Located at 225 S. Garland Ave. on the corner with W. South Street, roughly half the parcel is occupied by the 115-year-old Ballroom at Church Street events center, while its parking lot on the southern half will be the focus of site work for the tower's footprint.
Tremont Plaza is being marketed as a 28-story tower (25 floors accessible), with 214,800 square feet across seven floors of office space, 5,000 square feet of ground-level retail, 10,000 square feet of meeting space, an eight-story, 180-key AC Hotels by Marriott hotel, and 650-plus parking spaces across a nine-floor garage.
The building's entire construction time period should run 20 months, with LPC refining that schedule to forecast when a temporary Certificate of Occupancy could be acquired, and how buildout of individual office spaces could occur so that when the building opens, it does for tenants as well.
"I understand from the office pre-leaseing side that many interested (prospective tenants) are sitting around just waiting for us to start, so I want that fence up as soon as possible," Stahley said.
A fourth office tenant recently signed a pre-lease agreement to take a full floor of the building (28,500 SF): E|SPACES, an executive suite operator based in Nashville that will feature an open floor plan similar to coworking offices Canvs and WeWork.
LPC previously committed to move its own Southeast region office to the new building, as would project architect HuntonBrady with its downtown office, and general contractor Austin Commercial LP with a new 7,000-square-foot regional headquarters.
A tax rebates deal that LPC struck with the city of Orlando, reported here June 27 as worth up to $4.225 million over five years, should go before City Council on July 24 for approval.
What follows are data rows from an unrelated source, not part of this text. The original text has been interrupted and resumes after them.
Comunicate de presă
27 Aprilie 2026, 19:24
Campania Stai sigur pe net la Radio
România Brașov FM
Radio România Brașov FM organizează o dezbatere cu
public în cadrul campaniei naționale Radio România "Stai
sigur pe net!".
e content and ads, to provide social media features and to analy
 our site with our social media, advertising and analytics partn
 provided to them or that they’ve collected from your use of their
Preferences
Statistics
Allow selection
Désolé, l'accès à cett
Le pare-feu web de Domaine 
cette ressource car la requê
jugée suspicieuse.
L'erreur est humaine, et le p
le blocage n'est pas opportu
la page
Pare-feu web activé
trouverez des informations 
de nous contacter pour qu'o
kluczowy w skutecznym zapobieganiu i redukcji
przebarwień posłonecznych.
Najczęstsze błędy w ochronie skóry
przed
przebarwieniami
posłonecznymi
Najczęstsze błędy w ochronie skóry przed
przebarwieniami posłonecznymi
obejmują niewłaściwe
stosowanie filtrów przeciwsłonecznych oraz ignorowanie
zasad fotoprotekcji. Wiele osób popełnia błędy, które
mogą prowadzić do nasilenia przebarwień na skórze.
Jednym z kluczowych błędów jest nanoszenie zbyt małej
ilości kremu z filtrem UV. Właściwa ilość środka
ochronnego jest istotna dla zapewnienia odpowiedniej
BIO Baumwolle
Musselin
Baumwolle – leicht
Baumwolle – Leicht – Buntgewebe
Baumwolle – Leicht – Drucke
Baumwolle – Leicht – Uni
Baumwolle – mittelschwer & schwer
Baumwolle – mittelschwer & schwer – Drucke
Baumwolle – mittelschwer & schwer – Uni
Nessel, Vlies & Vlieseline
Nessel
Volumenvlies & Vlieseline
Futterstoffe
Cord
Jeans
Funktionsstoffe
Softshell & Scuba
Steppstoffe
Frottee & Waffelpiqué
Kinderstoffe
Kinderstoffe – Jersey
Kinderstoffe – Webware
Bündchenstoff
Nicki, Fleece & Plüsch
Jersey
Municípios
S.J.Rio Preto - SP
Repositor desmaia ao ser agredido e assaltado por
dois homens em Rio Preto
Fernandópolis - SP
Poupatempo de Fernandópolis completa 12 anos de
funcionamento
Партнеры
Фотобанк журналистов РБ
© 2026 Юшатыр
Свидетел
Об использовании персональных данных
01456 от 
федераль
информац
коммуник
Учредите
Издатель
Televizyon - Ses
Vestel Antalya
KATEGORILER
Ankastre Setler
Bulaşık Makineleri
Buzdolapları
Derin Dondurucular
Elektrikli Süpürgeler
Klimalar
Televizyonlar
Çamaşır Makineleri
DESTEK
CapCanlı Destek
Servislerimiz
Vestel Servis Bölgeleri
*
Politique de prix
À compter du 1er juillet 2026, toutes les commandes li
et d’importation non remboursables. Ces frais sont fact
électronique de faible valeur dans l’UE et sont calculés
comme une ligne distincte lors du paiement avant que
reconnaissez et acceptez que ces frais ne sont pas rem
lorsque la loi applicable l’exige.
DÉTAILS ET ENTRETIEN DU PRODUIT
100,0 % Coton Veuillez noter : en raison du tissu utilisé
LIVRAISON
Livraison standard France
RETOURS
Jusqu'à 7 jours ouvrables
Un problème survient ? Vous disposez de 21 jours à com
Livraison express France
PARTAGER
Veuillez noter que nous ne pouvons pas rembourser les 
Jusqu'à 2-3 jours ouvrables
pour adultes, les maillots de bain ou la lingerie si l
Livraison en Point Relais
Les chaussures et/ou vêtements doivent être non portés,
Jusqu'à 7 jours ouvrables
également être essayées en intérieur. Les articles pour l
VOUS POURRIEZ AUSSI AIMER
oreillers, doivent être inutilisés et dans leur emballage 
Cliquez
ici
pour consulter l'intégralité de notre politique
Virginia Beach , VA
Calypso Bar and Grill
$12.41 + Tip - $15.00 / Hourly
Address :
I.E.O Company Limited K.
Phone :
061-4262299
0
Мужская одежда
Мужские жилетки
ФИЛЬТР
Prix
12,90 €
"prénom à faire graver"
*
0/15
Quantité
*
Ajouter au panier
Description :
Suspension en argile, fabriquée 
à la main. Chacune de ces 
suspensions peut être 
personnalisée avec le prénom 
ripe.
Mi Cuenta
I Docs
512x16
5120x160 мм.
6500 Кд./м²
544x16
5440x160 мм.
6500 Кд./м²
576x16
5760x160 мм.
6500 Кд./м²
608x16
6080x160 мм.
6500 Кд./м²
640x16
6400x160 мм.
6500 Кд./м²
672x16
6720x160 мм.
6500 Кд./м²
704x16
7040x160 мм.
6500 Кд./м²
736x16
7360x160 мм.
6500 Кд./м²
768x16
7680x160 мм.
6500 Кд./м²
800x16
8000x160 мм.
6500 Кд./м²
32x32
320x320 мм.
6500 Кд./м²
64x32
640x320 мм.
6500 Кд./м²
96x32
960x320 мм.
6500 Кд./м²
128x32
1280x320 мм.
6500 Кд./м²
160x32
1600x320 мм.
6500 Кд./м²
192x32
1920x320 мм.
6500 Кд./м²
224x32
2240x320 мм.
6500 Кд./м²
Negotiations for those incentives were prompted by the city's desire to see the southbound SunRail platform relocated a half-block northward to this property, something it couldn't get the previous land owner Tremont Realty Capital to do.
That commitment by LPC to build the SunRail platform as part of the lobby of its Tremont Plaza Tower, and the fact the building will feature a new hotel in Orlando's entertainment district and large-block Class A office space, drove the value proposition for a tax rebate offer, a city spokeswoman told GrowthSpotter in late June.